▶ _ASSIGNMENT_:
Take from the data every line in which the word "lines" is found.

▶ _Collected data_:
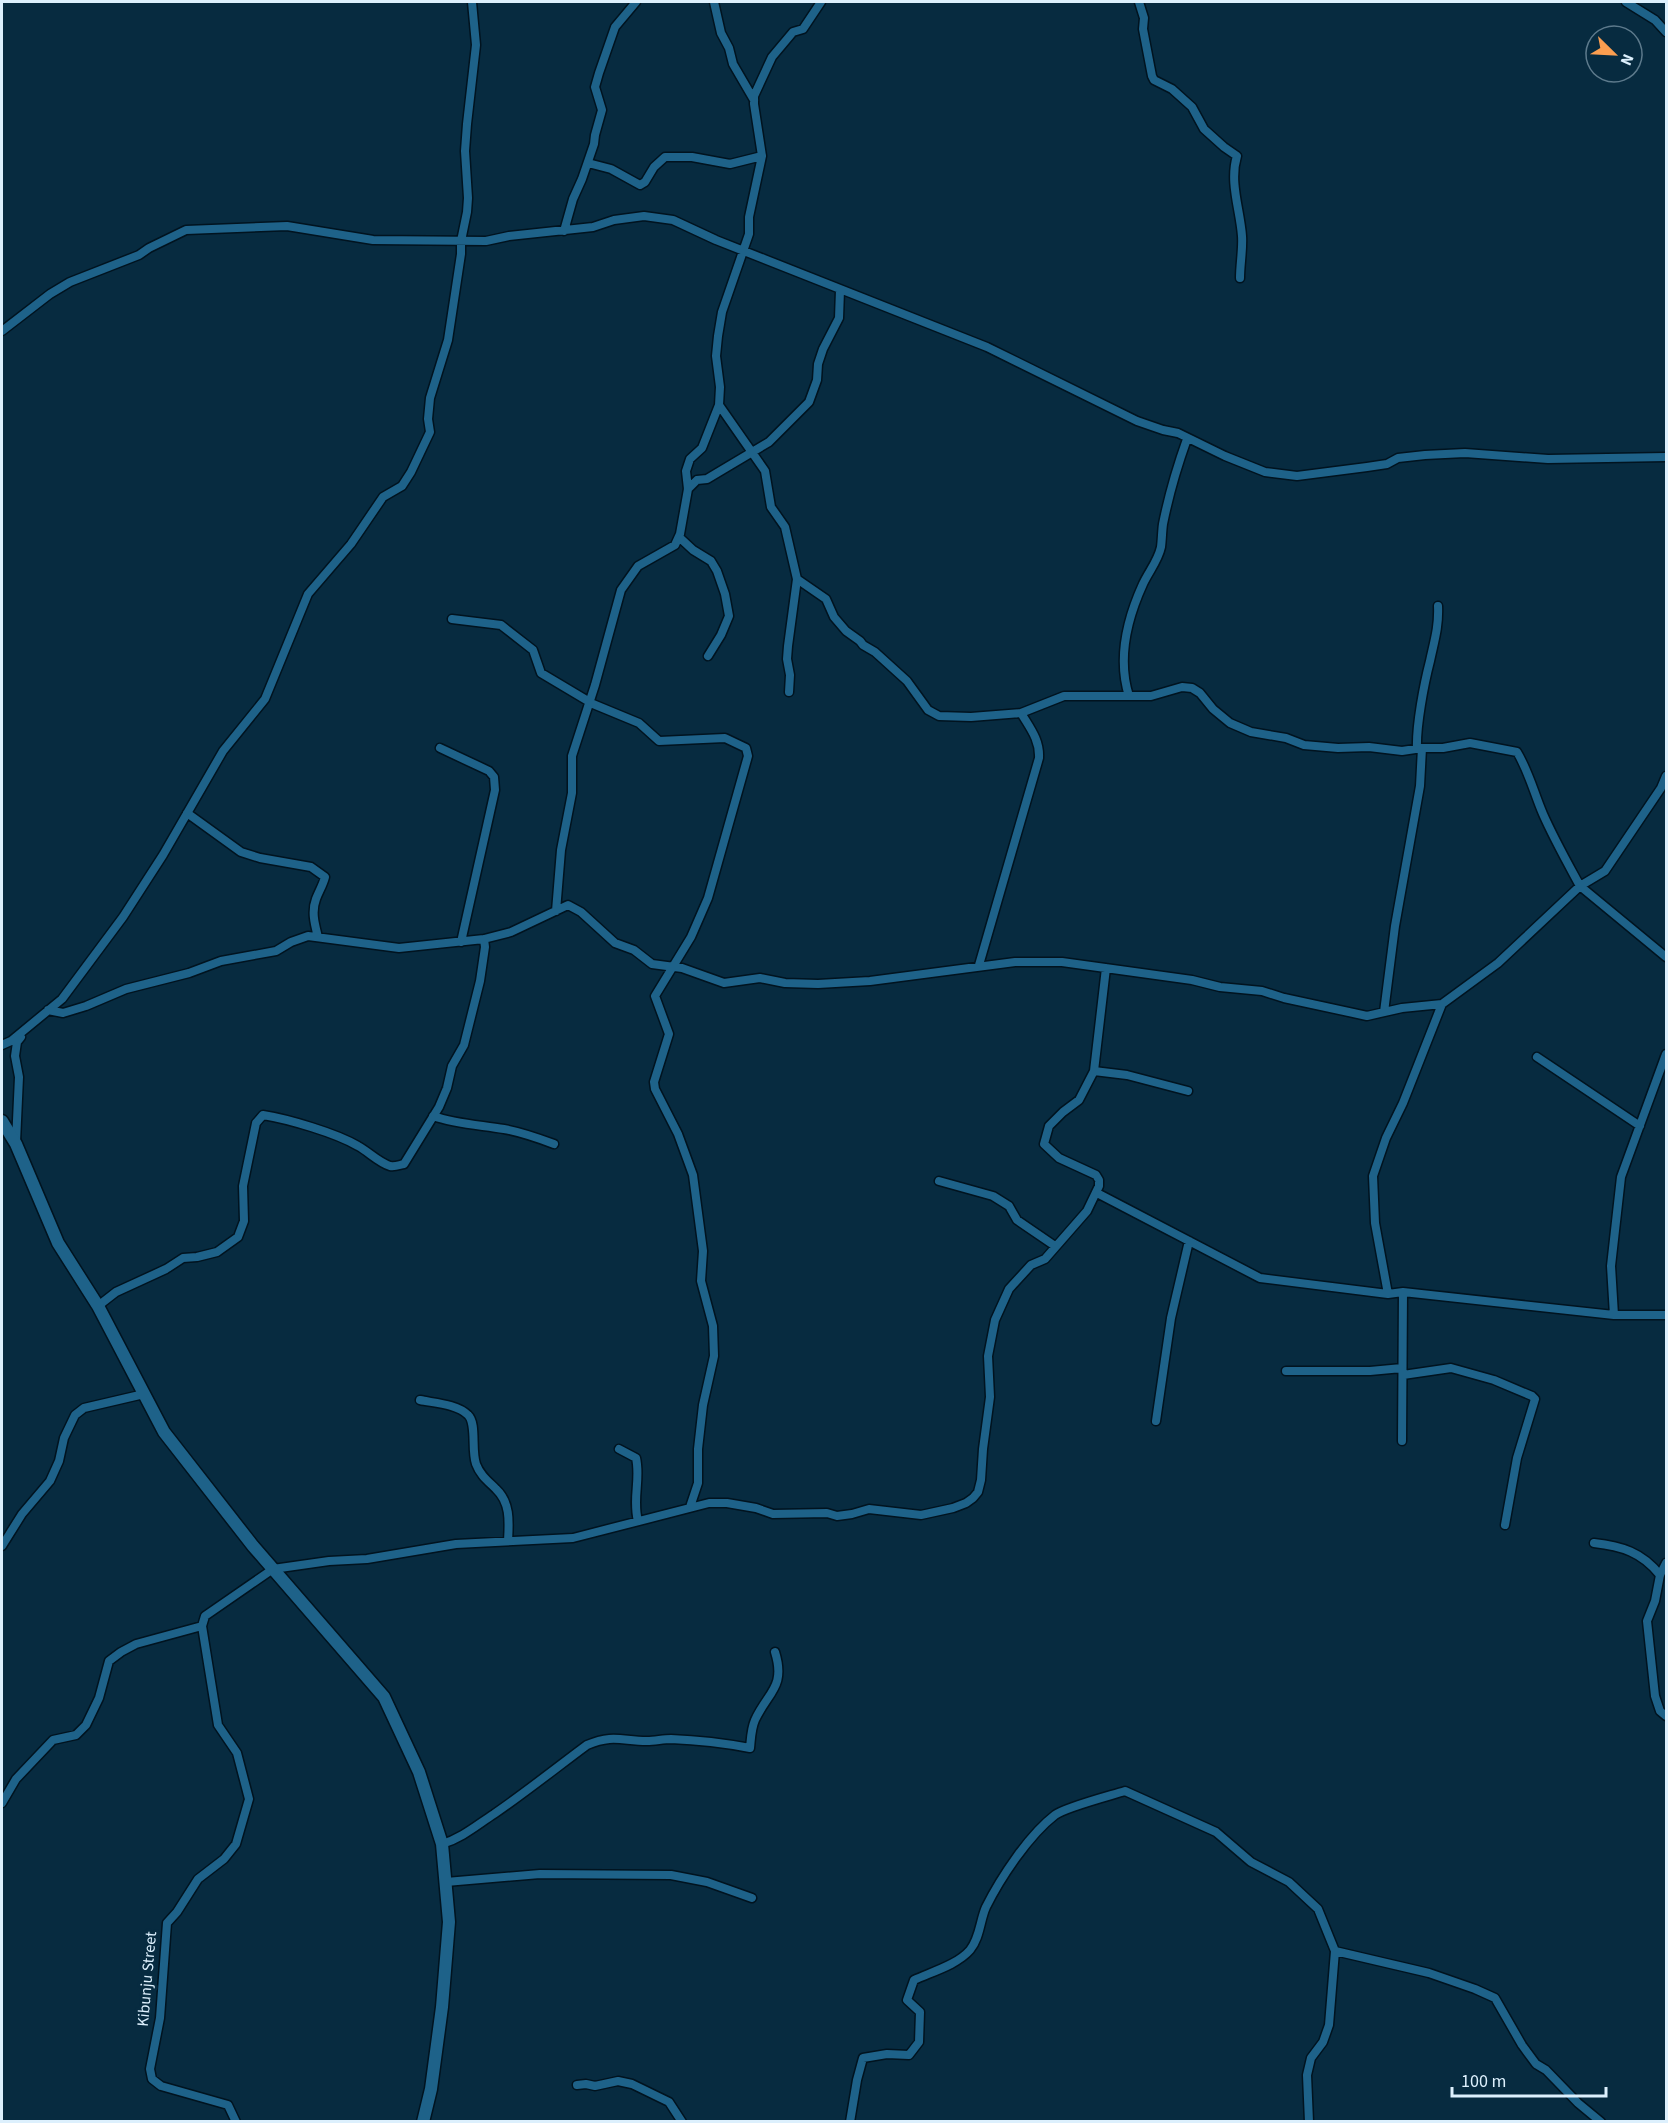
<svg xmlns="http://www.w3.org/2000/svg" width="1668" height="2123" font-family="'Source Sans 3',sans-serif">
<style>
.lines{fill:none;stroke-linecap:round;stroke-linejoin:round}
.street-casing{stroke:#01131f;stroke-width:11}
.secondary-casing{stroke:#01131f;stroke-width:15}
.street{stroke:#1e6289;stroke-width:8}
.secondary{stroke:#1e6289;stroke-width:12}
.labels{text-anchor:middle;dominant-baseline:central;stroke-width:6;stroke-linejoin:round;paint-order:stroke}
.street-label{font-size:16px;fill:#ddf0fd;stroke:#072b40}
</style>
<rect width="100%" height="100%" fill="#072b40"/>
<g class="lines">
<g class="street-casing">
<path id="street" d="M 714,2 L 721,33 L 729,48 L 733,64 L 754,100
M 1139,2 L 1144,18 L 1143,29 L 1152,76 L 1154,80 L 1172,89 L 1192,107 L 1204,129 L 1224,147 L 1237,156 C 1229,182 1240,209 1242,236 C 1243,249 1240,264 1240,278
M 1626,2 L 1655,20 L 1666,32
M 762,156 L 749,217 L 749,234 L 722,312 L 718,336 L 716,356 L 720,387 L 719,405 L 765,471 L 771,507 L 785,527 L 797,579 L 788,646 L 787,659 L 790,675 L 789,692
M 588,163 L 611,169 L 640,185 L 645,182 L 654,167 L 665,157 L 692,157 L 730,164 L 762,156 L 754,104 L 754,96 L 772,57 L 793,32 L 803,29 L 821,2
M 564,231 L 573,199 L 582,179 L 594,144 L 595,135 L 602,110 L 595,87 L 599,73 L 615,27 L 636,2
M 2,331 L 50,294 L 70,282 L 139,255 L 149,248 L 186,230 L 287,226 L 373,240 L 486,241 L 509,236 L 593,227 L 614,220 L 644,216 L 673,220 L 716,240 L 987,347 L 1137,421 L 1163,430 L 1178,433 L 1225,456 L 1265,472 L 1297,476 L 1367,467 L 1387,464 L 1398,458 L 1425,455 L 1465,453 L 1548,459 L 1666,457
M 688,489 L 697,480 L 707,479 L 717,473 L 769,442 L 809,402 L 817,380 L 818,364 L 823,349 L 839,318 L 840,290
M 679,537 L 693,550 L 711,561 L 717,571 L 725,594 L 729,616 L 721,635 L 708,656
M 797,579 L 826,599 L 834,617 L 846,631 L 860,641 L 863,645 L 875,652 L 907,681 L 928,710 L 939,716 L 971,717 L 1021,713 L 1064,696 L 1151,696 L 1182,687 L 1192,688 L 1200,693 L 1213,709 L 1230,723 L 1251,732 L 1286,738 L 1304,745 L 1338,748 L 1369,747 L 1402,751 L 1422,748 L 1443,748 L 1470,743 L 1517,752 C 1529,772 1534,793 1543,814 C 1554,839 1567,862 1580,886 L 1605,871 L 1661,788 L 1666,776
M 452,619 L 501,625 L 533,650 L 541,673 L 593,704 L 639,723 L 659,741 L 725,738 L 746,748 L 748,756 L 708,898 L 691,937 L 655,996 L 669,1034 L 654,1082 L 655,1089 L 678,1134 L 693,1175 L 703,1251 L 701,1281 L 713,1326 L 714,1356 L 703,1405 L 698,1449 L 698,1483 L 690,1507
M 1129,696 C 1117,658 1127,619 1143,584 C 1149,571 1158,561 1161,547 C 1162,539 1162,531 1163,524 C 1169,494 1177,467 1187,439
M 440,748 L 489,771 L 494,777 L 495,790 L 461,942
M 1417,749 C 1416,726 1424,684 1430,661 C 1434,642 1439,627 1438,606
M 187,813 L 241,852 L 260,858 L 311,867 L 325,877 C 323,885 319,891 316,899 C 311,912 315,925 318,937
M 556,911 L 561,850 L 572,793 L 572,756 L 595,685 L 621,590 L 638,566 L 675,545 L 680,534 L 688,489 L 686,471 L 690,459 L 702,448 L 719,405
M 979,965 L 1039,758 C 1040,740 1030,728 1021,713
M 48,1010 L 63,1013 L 86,1006 L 126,989 L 189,973 L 221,961 L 276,951 L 291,942 L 308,936 L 399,948 L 484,939 L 511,932 L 568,905 L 581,912 L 615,943 L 634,950 L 652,964 L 682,968 L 724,983 L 760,978 L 785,983 L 818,984 L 870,981 L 1015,962 L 1062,962 L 1192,980 L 1220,987 L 1262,991 L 1284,998 L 1367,1016 L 1402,1008 L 1442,1004 L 1498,963 L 1580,886 L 1666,957
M 1384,1012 L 1395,926 L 1420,786 L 1422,748
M 2,1045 L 11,1041 L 62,999 L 123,917 L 163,855 L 223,751 L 265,699 L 308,594 L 351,544 L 383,497 L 402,486 L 411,472 L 430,432 L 428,419 L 430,398 L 448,340 L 461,254 L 461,241 L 467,212 L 468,198 L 465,151 L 467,124 L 476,45 L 472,2
M 1537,1057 L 1640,1126
M 1094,1071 L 1127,1075 L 1188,1091
M 433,1116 C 456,1124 480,1125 504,1129 C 521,1132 538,1138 554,1144
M 16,1142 L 19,1077 L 15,1056 L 17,1042 L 21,1037
M 939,1181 L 993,1196 L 1009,1206 L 1017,1220 L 1055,1246
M 1097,1193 L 1260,1278 L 1388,1294 L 1403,1292 L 1614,1315 L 1666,1315
M 1388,1294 L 1375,1223 L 1373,1176 L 1386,1138 L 1403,1103 L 1442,1004
M 98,1306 L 116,1292 L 166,1269 L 183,1258 L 197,1257 L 217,1252 L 238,1237 L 244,1221 L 243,1186 L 256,1123 L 263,1115 C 288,1119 336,1133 358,1146 C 369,1152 378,1162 390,1166 C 395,1167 399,1165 404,1164 L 439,1107 L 447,1088 L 452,1066 L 464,1045 L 480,981 L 485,947 L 484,939
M 1614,1315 L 1611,1266 L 1621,1177 L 1666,1054
M 1286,1371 L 1370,1371 L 1402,1368
M 1403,1375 L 1451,1368 L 1494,1380 L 1532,1396 L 1535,1399 L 1517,1458 L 1505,1525
M 420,1400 C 434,1403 457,1404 468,1415 C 477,1423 471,1450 476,1464 C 480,1475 488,1481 496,1489 C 511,1503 509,1523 508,1541
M 1156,1421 L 1171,1318 L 1189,1241
M 1402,1441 L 1403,1292
M 619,1449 L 636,1458 C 641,1479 632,1499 638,1521
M 1594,1543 C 1621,1546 1642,1552 1660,1575
M 2,1546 L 22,1514 L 50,1481 L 59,1461 L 64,1438 L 75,1415 L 84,1408 L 144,1394
M 1666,1563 L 1660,1575 L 1655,1601 L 1647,1621 L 1655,1696 L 1660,1711 L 1666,1716
M 2,1803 L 16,1779 L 53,1740 L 76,1735 L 86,1725 L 99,1698 L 109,1661 L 121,1652 L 136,1644 L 202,1626
M 442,1844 C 462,1838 477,1825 494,1814 C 526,1792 556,1768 587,1745 C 613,1734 622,1741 647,1741 C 655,1741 663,1739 671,1739 C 697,1740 724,1743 750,1748 C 751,1739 751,1729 755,1720 C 768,1692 786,1687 775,1652
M 446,1882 L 540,1874 L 671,1875 L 707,1882 L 752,1898
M 577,2085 L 586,2084 L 595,2086 L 618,2081 L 632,2084 L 669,2102 L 682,2122
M 236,2122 L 228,2105 L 161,2086 L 152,2079 L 150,2069 L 160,2018 L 167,1923 L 177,1912 L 198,1879 L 224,1859 L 236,1844 L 249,1799 L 237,1753 L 218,1725 L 202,1626 L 205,1616 L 273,1569 L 329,1561 L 367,1559 L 456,1544 L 573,1538 L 709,1503 L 727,1503 L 756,1508 L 773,1514 L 827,1513 L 837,1516 L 852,1514 L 869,1509 L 921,1515 L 953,1508 L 966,1503 L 973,1498 L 978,1492 L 981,1480 L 983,1449 L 990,1397 L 988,1356 L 995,1320 L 1009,1289 L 1031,1265 L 1045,1259 L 1087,1211 L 1099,1186 L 1099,1180 L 1096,1175 L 1059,1158 L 1044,1144 L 1049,1126 L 1063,1112 L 1079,1100 L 1094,1071 L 1106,968
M 850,2122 L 857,2080 L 863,2058 L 887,2054 L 909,2055 L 919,2042 L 920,2012 L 907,2000 L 914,1980 C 931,1972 957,1965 970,1950 C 980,1938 980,1920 986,1907 C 1001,1877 1029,1835 1055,1815 C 1066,1807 1109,1796 1125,1791 L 1216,1832 L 1251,1862 L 1289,1882 L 1318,1909 L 1335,1951 L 1429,1973 L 1475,1989 L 1495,1998 L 1522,2045 L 1536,2064 L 1546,2070 L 1578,2103 L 1601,2122
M 1309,2122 L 1307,2075 L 1311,2058 L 1323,2042 L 1329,2025 L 1335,1951"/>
</g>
<g class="secondary-casing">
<path id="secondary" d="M 2,1121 L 16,1144 L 58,1243 L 98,1306 L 164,1432 L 253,1546 L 384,1697 L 419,1772 L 442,1844 L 449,1922 L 442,2007 L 431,2089 L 423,2122"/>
</g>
<use href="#street" class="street"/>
<use href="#secondary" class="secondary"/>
</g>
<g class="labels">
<g class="street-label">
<text transform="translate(147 1979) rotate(-85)">Kibunju Street</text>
</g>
</g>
<rect width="1668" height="2123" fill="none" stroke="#ddf0fd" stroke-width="6"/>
<g transform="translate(1614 54) rotate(114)"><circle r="28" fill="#072b40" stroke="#5d7a8c" stroke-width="1.5"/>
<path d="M0-4.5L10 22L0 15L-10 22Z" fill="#fb9e50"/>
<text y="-9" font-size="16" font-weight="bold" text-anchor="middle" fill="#ddf0fd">N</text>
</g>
<path d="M1452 2087v9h154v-9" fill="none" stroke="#ddf0fd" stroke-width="3"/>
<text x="1461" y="2087" font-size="18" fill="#ddf0fd" stroke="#072b40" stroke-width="4.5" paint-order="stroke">100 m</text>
</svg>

▶ _EXERCISE SOLUTION_:
.lines{fill:none;stroke-linecap:round;stroke-linejoin:round}
<g class="lines">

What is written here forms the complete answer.